Vietnam’s acceptance of mediocrity

by Rita Nguyen

One of the most frustrating things I find about shopping in Vietnam is that all the sales people continually tell you “it’s fine, it’s fine” while they’re imitating a bobblehead toy on an offroading expedition I’m sure everyone here has come across this. I ask for a size 6 shoe, they only have a size 5 but it’s fine. No green paint? Here’s some red. It’s fine. I get that they are just trying to make a sale but it’s irritating to be pushed to buy something I’m not looking for. Sometimes, it is fine despite the fact that it’s not what I asked for – living in a country like Vietnam, you just need to get zen about some of this stuff.

However, when it comes to work, it’s certainly not fine. The “it’s fine” excuse is used all time. The allowance of a half-assed job breeds a culture of mediocrity that is not okay. Everyone in the organization must understand what excellence looks like, how it can be achieved and their role in owning that.

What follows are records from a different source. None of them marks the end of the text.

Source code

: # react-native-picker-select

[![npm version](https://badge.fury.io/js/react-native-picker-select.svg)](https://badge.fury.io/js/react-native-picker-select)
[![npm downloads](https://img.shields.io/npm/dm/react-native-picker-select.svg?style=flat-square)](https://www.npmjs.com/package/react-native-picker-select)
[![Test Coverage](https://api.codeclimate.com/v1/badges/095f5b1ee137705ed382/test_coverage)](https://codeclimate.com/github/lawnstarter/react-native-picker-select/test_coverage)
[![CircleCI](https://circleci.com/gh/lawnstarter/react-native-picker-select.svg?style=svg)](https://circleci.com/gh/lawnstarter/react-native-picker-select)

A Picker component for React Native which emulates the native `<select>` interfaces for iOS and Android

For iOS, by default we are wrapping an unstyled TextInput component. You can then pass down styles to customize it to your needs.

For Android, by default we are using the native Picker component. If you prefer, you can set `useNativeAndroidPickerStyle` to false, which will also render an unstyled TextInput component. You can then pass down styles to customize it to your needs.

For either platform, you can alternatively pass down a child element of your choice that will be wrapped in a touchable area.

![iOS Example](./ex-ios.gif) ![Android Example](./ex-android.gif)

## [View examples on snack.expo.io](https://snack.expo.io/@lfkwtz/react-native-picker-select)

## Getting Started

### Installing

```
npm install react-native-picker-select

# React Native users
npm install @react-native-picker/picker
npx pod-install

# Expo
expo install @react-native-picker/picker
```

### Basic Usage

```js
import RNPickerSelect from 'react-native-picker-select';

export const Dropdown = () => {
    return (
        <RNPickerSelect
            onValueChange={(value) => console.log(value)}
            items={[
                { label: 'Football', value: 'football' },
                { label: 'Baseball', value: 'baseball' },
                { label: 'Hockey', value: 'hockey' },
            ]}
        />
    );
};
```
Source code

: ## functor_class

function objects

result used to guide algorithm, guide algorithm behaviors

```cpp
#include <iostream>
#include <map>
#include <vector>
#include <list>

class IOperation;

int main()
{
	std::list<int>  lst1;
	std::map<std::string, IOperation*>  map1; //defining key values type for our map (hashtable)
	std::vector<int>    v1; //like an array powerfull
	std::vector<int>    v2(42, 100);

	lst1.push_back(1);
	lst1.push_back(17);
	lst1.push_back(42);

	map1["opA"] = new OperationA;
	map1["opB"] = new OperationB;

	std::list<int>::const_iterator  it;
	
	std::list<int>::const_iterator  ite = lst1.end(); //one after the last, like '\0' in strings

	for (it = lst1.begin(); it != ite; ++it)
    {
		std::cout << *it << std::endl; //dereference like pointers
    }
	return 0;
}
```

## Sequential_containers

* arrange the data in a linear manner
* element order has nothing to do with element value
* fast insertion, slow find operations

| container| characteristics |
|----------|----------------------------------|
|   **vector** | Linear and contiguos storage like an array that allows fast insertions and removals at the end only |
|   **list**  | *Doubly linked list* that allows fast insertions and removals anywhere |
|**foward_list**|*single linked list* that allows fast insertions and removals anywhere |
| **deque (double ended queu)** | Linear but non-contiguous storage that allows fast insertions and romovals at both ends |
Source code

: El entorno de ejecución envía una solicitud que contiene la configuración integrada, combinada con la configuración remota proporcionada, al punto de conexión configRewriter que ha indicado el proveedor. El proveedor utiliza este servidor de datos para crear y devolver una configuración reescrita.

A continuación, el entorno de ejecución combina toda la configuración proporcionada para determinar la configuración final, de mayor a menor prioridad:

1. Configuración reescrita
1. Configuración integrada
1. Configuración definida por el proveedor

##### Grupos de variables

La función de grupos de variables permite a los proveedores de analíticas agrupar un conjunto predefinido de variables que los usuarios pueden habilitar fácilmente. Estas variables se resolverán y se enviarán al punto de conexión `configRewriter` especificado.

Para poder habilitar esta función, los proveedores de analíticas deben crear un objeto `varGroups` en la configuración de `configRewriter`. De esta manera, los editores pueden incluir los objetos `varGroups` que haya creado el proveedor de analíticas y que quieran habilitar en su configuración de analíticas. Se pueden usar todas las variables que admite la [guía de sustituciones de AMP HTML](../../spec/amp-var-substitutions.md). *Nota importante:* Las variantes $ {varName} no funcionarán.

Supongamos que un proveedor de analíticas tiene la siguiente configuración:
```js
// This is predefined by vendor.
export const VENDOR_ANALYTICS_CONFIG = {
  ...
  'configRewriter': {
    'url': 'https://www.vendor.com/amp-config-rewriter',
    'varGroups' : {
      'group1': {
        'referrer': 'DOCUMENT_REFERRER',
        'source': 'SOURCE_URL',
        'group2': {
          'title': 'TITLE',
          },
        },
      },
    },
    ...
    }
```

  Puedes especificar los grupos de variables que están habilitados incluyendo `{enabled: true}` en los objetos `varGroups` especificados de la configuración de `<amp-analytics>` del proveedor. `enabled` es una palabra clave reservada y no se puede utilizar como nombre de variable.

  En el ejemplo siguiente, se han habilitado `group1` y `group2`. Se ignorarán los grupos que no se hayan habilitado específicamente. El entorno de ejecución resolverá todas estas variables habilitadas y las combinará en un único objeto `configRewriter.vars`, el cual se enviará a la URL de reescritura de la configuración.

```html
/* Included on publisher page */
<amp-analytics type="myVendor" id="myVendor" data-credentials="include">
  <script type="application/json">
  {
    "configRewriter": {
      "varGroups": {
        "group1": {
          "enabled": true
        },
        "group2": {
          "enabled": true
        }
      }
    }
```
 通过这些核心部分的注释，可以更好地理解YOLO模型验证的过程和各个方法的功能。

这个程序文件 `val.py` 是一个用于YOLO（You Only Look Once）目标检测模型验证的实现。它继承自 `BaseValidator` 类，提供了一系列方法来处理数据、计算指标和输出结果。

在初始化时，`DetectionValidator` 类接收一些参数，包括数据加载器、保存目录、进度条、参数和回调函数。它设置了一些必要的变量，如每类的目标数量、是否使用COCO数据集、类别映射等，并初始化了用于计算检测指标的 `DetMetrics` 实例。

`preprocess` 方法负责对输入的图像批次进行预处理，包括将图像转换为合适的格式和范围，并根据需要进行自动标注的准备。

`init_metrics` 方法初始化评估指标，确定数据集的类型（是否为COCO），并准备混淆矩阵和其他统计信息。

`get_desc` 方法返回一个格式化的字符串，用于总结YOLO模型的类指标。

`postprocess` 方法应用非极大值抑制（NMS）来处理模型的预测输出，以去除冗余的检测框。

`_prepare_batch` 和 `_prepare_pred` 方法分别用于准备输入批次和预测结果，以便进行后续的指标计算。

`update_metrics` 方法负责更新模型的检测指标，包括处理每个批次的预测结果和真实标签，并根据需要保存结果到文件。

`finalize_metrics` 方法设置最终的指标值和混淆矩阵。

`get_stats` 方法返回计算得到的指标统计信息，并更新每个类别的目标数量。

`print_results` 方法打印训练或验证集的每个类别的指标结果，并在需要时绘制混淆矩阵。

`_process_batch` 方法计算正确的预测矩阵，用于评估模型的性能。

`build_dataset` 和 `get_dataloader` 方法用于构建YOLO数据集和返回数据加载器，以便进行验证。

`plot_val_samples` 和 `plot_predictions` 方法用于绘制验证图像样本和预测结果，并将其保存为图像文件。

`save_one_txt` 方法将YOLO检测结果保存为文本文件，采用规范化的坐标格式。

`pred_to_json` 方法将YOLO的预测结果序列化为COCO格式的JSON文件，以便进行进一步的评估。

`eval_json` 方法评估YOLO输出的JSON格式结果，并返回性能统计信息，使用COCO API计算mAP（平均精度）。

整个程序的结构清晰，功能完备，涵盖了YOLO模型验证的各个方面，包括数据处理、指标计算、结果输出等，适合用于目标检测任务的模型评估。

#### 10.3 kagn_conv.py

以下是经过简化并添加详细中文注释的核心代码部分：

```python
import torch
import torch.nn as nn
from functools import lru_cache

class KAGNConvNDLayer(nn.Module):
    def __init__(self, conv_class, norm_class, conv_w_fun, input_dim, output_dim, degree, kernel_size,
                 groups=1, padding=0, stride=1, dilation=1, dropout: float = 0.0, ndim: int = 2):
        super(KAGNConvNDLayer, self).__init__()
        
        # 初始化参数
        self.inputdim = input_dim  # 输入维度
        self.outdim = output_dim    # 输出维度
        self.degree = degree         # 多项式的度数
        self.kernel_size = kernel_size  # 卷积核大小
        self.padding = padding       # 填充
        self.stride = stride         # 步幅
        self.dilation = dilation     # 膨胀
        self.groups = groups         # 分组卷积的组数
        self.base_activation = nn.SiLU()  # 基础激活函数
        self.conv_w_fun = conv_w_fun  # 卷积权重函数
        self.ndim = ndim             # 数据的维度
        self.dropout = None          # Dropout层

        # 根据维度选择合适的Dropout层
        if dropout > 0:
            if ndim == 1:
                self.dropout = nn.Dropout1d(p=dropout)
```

Build a cult of excellence
Humans have a natural inclination to seek acceptance – no one wants to be the proverbial fat kid picked last. So ensure that everyone understands that when they are not delivering, they are not only letting themselves down, but their team mates as well.

Get rid of the deadweight
If everyone around you is an A player who delivers exceptional work, the mediocre ones are easy to pick out. Working at a huge company like EA, you can see B and C players hiding amongst the rock stars. In a start up, that’s a whole lot harder to do. In either cases though, leaders must take ownership of their team. Take the time to train and develop your people but don’t shy away from making tough decisions either. If you can’t break the it’s fine factor, you need to let them go before they infect others. Otherwise, you allow everyone to believe that excellence is optional, which is a slippery slope.